Text block:

_ _ _

Hardcore Anal Hydrogen – HyperCut Review

Hardcore Anal Hydrogen - HyperCut 01Greetings, internet traveler! My name is Eldritch, and I’ll be your guide on this unexpected detour to Angrymetalguy.com. I’m sure you’re wondering how you ended up at this humble metal blog. You see, the metal community is a distinctly no-filter bunch, which inevitably generates quite the colorful array of band names and album titles. As a direct result, consumers of discerning taste may find themselves unwittingly whisked away via a search engine to our humble blog while in search of “black fucking,” [Oopsy… – Dr. B.F. Grier] “piss vortex,” or, in your case, “hardcore anal.” You are, of course, free to leave the Hall to resume your search for weird butt stuff elsewhere. If experimental music is another one of your impeccable preferences, however, you should know that you couldn’t have dropped in at a better time; HyperCut, the fourth LP of Monaco’s Hardcore Anal Hydrogen, is an absolute blast of a listening experience.

Hardcore Anal Hydrogen’s previous record, The Talas of Satan, also saw this duo tinkering with bizarro experimental metal. Compared to HyperCut, that album might as well be paired with Simon & Garfunkel as ideal easy listening. HyperCut is a veritable fever dream of progressive music, mashing together and straining death metal, jazz, electronic music, and countless other genres through a glitched-out industrial filter. The album feels like it’s going to fly apart at any moment, but that’s not a result of poor construction so much as sheer velocity. Tracks like opener “Jean-Pierre,” which mimics the madness of City-era Strapping Young Lad by way of Igorrr’s lunatic sampling techniques, feel like they should come pre-baked with a seatbelt warning. The cacophony is handily balanced by more reflective moments throughout, such as the gorgeous, Danimal Cannon-esque chiptune outro of the aforementioned track, which makes for a surprisingly dynamic package.

_ _ _

Information supplied:
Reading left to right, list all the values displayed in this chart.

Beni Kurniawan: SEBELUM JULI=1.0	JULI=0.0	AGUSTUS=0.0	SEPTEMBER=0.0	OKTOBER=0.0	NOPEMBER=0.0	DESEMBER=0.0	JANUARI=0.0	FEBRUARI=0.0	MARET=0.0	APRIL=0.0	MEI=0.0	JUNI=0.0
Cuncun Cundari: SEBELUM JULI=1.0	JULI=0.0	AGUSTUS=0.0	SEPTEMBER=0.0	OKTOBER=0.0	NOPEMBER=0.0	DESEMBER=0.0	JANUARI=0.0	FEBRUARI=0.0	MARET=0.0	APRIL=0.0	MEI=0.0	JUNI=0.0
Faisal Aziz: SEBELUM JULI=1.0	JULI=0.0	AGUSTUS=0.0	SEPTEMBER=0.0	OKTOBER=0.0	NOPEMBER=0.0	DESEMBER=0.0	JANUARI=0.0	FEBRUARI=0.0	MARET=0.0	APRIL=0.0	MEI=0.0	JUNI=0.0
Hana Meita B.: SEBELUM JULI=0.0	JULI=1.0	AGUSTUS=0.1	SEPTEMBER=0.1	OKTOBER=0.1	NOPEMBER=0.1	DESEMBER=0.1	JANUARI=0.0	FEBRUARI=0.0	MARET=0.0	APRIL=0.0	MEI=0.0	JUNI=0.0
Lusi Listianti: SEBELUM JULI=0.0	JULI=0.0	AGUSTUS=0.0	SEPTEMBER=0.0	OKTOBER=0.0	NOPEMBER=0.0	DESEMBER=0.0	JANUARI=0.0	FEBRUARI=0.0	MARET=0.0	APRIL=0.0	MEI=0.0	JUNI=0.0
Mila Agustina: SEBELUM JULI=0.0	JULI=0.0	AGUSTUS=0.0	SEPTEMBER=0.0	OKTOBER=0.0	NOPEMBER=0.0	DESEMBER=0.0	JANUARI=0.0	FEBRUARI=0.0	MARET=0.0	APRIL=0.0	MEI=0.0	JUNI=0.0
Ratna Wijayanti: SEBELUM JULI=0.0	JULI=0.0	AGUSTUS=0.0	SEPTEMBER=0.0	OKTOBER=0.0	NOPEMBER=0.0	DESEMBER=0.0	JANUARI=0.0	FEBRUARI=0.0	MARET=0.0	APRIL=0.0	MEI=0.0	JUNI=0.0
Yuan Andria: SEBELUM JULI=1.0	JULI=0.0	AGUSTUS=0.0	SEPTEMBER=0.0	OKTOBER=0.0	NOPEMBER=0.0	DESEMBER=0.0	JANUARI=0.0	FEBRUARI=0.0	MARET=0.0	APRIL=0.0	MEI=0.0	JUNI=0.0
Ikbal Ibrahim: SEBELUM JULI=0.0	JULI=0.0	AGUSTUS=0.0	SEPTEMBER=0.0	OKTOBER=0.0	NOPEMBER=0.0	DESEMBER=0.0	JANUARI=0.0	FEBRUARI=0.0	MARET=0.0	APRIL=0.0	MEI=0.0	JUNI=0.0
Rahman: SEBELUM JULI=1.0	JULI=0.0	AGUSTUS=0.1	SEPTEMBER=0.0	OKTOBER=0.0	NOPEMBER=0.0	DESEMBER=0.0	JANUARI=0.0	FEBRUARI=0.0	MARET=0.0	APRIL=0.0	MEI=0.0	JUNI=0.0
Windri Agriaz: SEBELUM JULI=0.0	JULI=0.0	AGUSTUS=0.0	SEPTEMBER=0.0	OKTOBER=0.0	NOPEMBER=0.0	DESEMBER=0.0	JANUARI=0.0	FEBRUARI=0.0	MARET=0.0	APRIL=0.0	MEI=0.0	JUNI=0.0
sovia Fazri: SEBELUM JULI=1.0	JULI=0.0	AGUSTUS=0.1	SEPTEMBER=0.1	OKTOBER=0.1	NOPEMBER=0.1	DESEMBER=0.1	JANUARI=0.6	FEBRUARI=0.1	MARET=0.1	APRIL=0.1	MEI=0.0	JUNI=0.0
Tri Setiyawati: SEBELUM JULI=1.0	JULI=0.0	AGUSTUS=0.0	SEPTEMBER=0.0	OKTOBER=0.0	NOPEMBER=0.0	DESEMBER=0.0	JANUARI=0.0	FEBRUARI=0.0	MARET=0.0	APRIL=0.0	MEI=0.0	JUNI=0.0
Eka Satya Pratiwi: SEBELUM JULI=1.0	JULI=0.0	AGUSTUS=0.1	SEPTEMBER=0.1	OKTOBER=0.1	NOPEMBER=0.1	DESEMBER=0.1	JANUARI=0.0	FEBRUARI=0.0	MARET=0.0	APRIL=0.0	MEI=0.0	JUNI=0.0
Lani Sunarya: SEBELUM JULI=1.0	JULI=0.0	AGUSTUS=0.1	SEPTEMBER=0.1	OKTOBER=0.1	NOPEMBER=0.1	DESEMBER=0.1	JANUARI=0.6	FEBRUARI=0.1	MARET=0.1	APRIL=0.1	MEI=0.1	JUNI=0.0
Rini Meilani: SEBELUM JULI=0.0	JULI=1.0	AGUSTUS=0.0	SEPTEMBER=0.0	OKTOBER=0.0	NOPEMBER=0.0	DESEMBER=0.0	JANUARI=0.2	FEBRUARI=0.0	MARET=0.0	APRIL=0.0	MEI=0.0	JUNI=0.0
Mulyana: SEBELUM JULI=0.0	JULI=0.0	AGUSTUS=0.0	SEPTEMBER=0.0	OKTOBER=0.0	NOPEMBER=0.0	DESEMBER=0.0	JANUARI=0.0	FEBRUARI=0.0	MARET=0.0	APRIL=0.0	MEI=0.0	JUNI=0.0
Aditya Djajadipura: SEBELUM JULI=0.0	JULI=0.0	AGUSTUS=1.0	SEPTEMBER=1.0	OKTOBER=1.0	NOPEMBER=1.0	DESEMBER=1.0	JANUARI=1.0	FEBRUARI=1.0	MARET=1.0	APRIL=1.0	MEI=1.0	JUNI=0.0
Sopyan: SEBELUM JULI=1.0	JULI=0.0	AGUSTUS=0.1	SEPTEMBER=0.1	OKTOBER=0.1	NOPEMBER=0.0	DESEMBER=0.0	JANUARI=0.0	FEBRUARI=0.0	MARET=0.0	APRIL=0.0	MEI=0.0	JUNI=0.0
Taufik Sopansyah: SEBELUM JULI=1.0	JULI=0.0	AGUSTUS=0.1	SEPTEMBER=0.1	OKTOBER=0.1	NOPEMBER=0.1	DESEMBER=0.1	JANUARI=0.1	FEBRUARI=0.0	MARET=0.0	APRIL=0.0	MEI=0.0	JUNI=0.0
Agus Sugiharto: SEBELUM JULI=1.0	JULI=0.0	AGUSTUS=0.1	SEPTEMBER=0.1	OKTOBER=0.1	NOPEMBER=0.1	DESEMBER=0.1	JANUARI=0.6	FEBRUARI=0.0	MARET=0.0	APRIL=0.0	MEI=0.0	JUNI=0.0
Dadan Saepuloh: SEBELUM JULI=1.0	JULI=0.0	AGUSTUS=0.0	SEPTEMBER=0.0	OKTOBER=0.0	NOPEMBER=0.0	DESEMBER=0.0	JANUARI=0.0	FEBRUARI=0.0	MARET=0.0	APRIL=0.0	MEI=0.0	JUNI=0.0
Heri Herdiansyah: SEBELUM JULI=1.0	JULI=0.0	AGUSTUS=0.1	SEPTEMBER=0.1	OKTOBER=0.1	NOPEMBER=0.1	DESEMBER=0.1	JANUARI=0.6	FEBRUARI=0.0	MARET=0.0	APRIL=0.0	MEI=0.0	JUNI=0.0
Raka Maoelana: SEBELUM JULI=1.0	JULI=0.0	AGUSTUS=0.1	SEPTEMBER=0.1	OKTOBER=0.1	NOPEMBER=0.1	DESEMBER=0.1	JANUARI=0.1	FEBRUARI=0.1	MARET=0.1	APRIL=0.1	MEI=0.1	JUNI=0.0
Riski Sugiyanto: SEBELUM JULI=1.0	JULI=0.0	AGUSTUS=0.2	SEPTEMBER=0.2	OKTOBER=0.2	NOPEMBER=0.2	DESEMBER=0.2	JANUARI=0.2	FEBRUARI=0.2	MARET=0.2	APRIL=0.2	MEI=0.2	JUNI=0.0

_ _ _

Things to do:
A. Answer these questions from the HyperCut review:
(i) Which LP in the band's catalog is HyperCut?
(ii) Where is Hardcore Anal Hydrogen from?
(iii) Which track opens the album?
B. Decide whether each statement agrees with the HyperCut review. Answer yes or no and quote the words that settle it.
(i) The Talas of Satan was the band's previous record.
(ii) The review blames the album's unstable feel on poor construction.
(iii) The opening track ends with a chiptune outro.
C. Carry on writing the HyperCut review, starting right after its last sentence.
None of the rows are needed for this work.

Solved problems:
A.
(i) It is the band's fourth LP.
(ii) Monaco.
(iii) "Jean-Pierre."

B.
(i) Yes: "Hardcore Anal Hydrogen’s previous record, The Talas of Satan"
(ii) No: "that’s not a result of poor construction so much as sheer velocity"
(iii) Yes: "the gorgeous, Danimal Cannon-esque chiptune outro of the aforementioned track"

C.
Hardcore Anal Hydrogen’s willingness to reign itself in is admirable, but that same restraint is also responsible for HyperCut’s weakest moments. “Phillip” is a huge, classically composed orchestral setpiece that, though beautiful and ambitious, abruptly halts the flow of the record and feels distinctly out of place1. Elsewhere, a pair of back-to-back atmospheric interludes (“Automne 1992,” “Bontenmieu”) leaves the record at a stall. Yet for every moment that falls short of expectations, a dozen more pick up the slack, be it the frantic DragonForce tremolo run that concludes “Murdoc” or the glitchy piano sampling that serves to wind down HAH’s take on 80’s pop/rap replicated on “Alain, L’Homme Télévitré.” Special mention goes to the outro of “Coin Coin,” which is so fucking wacky that I laughed myself to tears the first time I encountered it.

Hardcore Anal Hydrogen - HyperCut 02

HyperCut is notable for its isolated surprises, but individual tracks display a surprising consistency despite the way they all come together in a patchwork end product. There’s some kind of twisted logic to the hybrid of 50’s doo-wop and orchestral gothic metal showcased on “Paul,” and the same goes for “La Roche et la Rouleau,” which is essentially HAH’s derailed take on Diablo Swing Orchestra. The record’s relatively straightforward cuts excel with a more focused vision; “Sprounch,” a thirty-second blast of Necrophagist inspired technical death metal, is just as effective as any of the longer cuts. On the production end of things, results are mixed with the loudest moments being pretty fucking loud, but the technical wizardry performed in-studio is deceptively nuanced and breathtaking to behold, and the abundance of softer moments helps balance out the volume.

Much like its namesake, Hardcore Anal Hydrogen is a distinctly love-it-or-hate-it sort of experience, and I fell hard on the former side from first listen. Even with its weaker moments resulting in some disappointing pacing issues, HyperCut is still bound to be one of the most memorable records of the year, and I’ll be listening to it for quite some time – both because there’s nothing else quite like it, and because it’s that damn good. Buy it, crank it, and then spring it upon your friends. I can tell you from experience that hardly anything beats exposing a friend to this record for the first time.


Rating: 3.5/5.0
DR: 8 | Format Reviewed: 320 kbps mp3
Label: Apathia Records
Websites: hardcoreanalhydrogen.bandcamp.com | facebook.com/hardcoreanalhydrogen
Releases Worldwide: March 23rd, 2018

Show 1 footnote

  1. I theorized that this track could be either an homage to or a cover of the works of composer Philip Glass, but the existence of two L’s in the track title has me second guessing myself.